- AIM OF THE EXERCISE
The records that follow must be printed exactly as they are.

- SOURCE MATERIAL
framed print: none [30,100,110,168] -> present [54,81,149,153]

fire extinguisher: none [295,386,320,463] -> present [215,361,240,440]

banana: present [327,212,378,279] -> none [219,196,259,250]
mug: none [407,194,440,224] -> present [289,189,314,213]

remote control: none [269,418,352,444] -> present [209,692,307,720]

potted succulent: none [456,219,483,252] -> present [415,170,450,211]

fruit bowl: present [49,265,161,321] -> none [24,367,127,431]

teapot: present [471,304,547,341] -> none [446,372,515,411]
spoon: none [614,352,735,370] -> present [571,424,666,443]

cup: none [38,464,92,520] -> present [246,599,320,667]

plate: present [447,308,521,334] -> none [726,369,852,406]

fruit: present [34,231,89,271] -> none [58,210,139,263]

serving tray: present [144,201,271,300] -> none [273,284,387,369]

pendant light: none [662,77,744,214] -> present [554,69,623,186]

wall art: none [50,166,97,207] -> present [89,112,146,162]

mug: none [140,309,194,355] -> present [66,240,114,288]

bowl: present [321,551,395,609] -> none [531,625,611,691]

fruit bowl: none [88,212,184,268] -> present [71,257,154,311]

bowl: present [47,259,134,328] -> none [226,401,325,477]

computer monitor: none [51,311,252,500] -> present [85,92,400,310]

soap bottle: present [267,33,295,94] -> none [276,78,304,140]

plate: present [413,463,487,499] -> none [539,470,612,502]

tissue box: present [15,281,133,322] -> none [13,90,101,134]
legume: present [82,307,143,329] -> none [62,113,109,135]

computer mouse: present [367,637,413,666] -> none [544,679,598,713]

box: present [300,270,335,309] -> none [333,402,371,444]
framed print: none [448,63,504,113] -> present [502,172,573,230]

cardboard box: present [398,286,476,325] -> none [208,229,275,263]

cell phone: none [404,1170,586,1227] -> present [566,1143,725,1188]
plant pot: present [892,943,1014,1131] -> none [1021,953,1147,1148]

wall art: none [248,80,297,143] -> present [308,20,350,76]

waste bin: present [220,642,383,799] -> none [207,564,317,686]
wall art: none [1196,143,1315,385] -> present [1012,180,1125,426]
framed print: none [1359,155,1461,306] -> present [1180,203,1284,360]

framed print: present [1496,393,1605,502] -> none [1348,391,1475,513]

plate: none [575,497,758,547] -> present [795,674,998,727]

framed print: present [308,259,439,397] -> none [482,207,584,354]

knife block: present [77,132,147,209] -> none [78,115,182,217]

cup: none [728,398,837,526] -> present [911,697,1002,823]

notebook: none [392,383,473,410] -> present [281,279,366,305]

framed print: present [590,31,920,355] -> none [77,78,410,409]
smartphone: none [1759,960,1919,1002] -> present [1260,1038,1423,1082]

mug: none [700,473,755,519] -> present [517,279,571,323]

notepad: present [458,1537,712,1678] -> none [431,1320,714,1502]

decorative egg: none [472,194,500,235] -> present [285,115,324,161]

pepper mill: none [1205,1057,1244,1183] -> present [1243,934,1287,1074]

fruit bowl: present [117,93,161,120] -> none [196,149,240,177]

- TASK OUTPUT
framed print: none [30,100,110,168] -> present [54,81,149,153]

fire extinguisher: none [295,386,320,463] -> present [215,361,240,440]

banana: present [327,212,378,279] -> none [219,196,259,250]
mug: none [407,194,440,224] -> present [289,189,314,213]

remote control: none [269,418,352,444] -> present [209,692,307,720]

potted succulent: none [456,219,483,252] -> present [415,170,450,211]

fruit bowl: present [49,265,161,321] -> none [24,367,127,431]

teapot: present [471,304,547,341] -> none [446,372,515,411]
spoon: none [614,352,735,370] -> present [571,424,666,443]

cup: none [38,464,92,520] -> present [246,599,320,667]

plate: present [447,308,521,334] -> none [726,369,852,406]

fruit: present [34,231,89,271] -> none [58,210,139,263]

serving tray: present [144,201,271,300] -> none [273,284,387,369]

pendant light: none [662,77,744,214] -> present [554,69,623,186]

wall art: none [50,166,97,207] -> present [89,112,146,162]

mug: none [140,309,194,355] -> present [66,240,114,288]

bowl: present [321,551,395,609] -> none [531,625,611,691]

fruit bowl: none [88,212,184,268] -> present [71,257,154,311]

bowl: present [47,259,134,328] -> none [226,401,325,477]

computer monitor: none [51,311,252,500] -> present [85,92,400,310]

soap bottle: present [267,33,295,94] -> none [276,78,304,140]

plate: present [413,463,487,499] -> none [539,470,612,502]

tissue box: present [15,281,133,322] -> none [13,90,101,134]
legume: present [82,307,143,329] -> none [62,113,109,135]

computer mouse: present [367,637,413,666] -> none [544,679,598,713]

box: present [300,270,335,309] -> none [333,402,371,444]
framed print: none [448,63,504,113] -> present [502,172,573,230]

cardboard box: present [398,286,476,325] -> none [208,229,275,263]

cell phone: none [404,1170,586,1227] -> present [566,1143,725,1188]
plant pot: present [892,943,1014,1131] -> none [1021,953,1147,1148]

wall art: none [248,80,297,143] -> present [308,20,350,76]

waste bin: present [220,642,383,799] -> none [207,564,317,686]
wall art: none [1196,143,1315,385] -> present [1012,180,1125,426]
framed print: none [1359,155,1461,306] -> present [1180,203,1284,360]

framed print: present [1496,393,1605,502] -> none [1348,391,1475,513]

plate: none [575,497,758,547] -> present [795,674,998,727]

framed print: present [308,259,439,397] -> none [482,207,584,354]

knife block: present [77,132,147,209] -> none [78,115,182,217]

cup: none [728,398,837,526] -> present [911,697,1002,823]

notebook: none [392,383,473,410] -> present [281,279,366,305]

framed print: present [590,31,920,355] -> none [77,78,410,409]
smartphone: none [1759,960,1919,1002] -> present [1260,1038,1423,1082]

mug: none [700,473,755,519] -> present [517,279,571,323]

notepad: present [458,1537,712,1678] -> none [431,1320,714,1502]

decorative egg: none [472,194,500,235] -> present [285,115,324,161]

pepper mill: none [1205,1057,1244,1183] -> present [1243,934,1287,1074]

fruit bowl: present [117,93,161,120] -> none [196,149,240,177]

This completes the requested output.